=== Travail demandé ===
Retranscrivez intégralement le témoignage de Mylène, mot pour mot et sans aucune modification.

=== Texte à lire ===
En 2008, une plainte reçue à la DPJ les force à ne plus se fréquenter pendant une année.

«Au début, je niais les faits jusqu’à le défendre. Mon ex-conjoint a eu une interdiction de contact avec moi et les enfants pendant un an. Il est allé vivre chez sa mère», précise-t-elle. «Durant les deux ans que la DPJ a été dans nos vies, on a fait chacun notre bout de chemin : lui a consulté chez Halte-Drummond; moi j’ai été à la Rose des vents. Puis, il est revenu. Ç’a été ma plus grosse erreur d’accepter qu’il revienne.»

Le couple a commencé à s’entraîner ensemble au gym, ce qui n’était pas commun pour Mylène qui était souvent privée de sortie, laissant ainsi présager une nouvelle vie plus harmonieuse.

«C’était une première pour moi parce que je n’avais pratiquement pas le droit de sortir. Ça m’a donné le goût de suivre une formation pour devenir entraîneure de cours de groupe. Cela impliquait que je devais aller seule à Montréal pour recevoir cette formation et je l’ai fait», raconte-t-elle.

Un quatrième enfant est également né, le troisième de cette union. De fil en aiguille, la violence physique s’est à nouveau manifestée, mais «moins souvent», au dire de Mylène.

=== Extraits du matériel ===
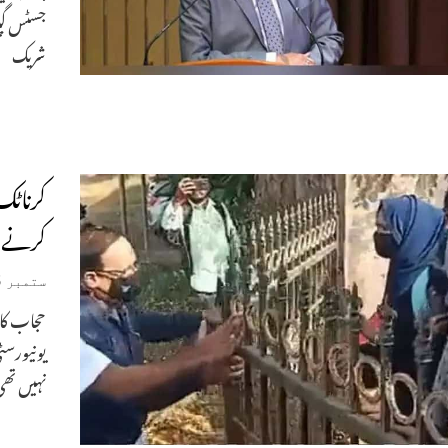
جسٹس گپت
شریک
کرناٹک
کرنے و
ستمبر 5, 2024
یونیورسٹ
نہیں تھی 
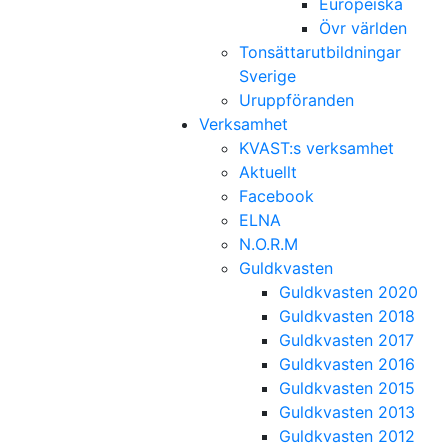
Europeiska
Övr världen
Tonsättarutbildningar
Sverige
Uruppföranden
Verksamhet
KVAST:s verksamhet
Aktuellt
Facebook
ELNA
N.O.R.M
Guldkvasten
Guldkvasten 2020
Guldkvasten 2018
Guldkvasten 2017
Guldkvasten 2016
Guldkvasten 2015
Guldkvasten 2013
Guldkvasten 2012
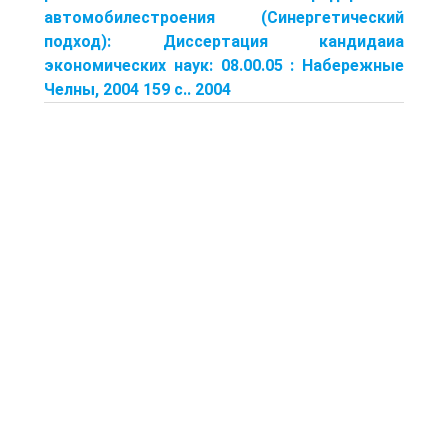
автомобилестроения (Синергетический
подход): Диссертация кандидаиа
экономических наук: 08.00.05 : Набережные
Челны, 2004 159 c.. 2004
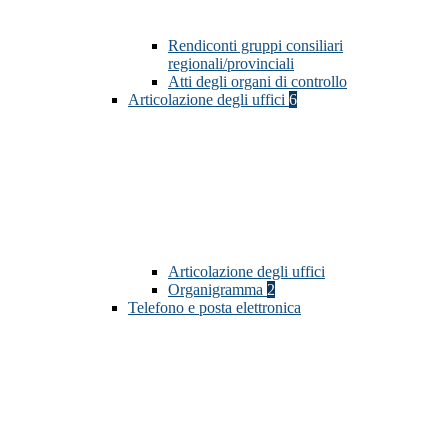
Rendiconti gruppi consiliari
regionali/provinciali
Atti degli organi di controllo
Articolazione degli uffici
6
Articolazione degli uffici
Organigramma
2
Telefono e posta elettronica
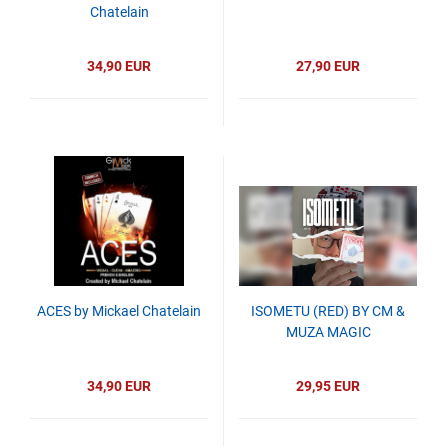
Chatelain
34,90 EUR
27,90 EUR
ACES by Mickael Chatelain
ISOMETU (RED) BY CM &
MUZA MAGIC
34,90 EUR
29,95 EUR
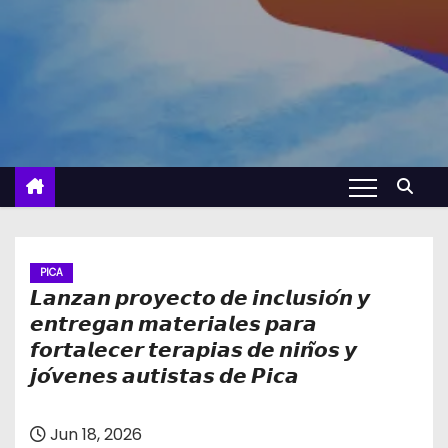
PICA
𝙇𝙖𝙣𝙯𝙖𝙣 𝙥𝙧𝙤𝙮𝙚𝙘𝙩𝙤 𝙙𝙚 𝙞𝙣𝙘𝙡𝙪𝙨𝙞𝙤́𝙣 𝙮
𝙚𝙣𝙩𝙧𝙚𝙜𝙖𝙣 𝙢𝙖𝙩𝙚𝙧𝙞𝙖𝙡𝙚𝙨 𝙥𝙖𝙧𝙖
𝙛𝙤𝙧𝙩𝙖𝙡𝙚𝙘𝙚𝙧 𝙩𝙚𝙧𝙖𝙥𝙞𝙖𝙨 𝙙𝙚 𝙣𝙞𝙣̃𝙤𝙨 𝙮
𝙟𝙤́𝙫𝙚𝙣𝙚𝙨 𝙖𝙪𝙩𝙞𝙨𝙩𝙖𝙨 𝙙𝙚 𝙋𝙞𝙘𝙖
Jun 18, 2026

=== Résultat ci-dessous ===
En 2008, une plainte reçue à la DPJ les force à ne plus se fréquenter pendant une année.

«Au début, je niais les faits jusqu’à le défendre. Mon ex-conjoint a eu une interdiction de contact avec moi et les enfants pendant un an. Il est allé vivre chez sa mère», précise-t-elle. «Durant les deux ans que la DPJ a été dans nos vies, on a fait chacun notre bout de chemin : lui a consulté chez Halte-Drummond; moi j’ai été à la Rose des vents. Puis, il est revenu. Ç’a été ma plus grosse erreur d’accepter qu’il revienne.»

Le couple a commencé à s’entraîner ensemble au gym, ce qui n’était pas commun pour Mylène qui était souvent privée de sortie, laissant ainsi présager une nouvelle vie plus harmonieuse.

«C’était une première pour moi parce que je n’avais pratiquement pas le droit de sortir. Ça m’a donné le goût de suivre une formation pour devenir entraîneure de cours de groupe. Cela impliquait que je devais aller seule à Montréal pour recevoir cette formation et je l’ai fait», raconte-t-elle.

Un quatrième enfant est également né, le troisième de cette union. De fil en aiguille, la violence physique s’est à nouveau manifestée, mais «moins souvent», au dire de Mylène.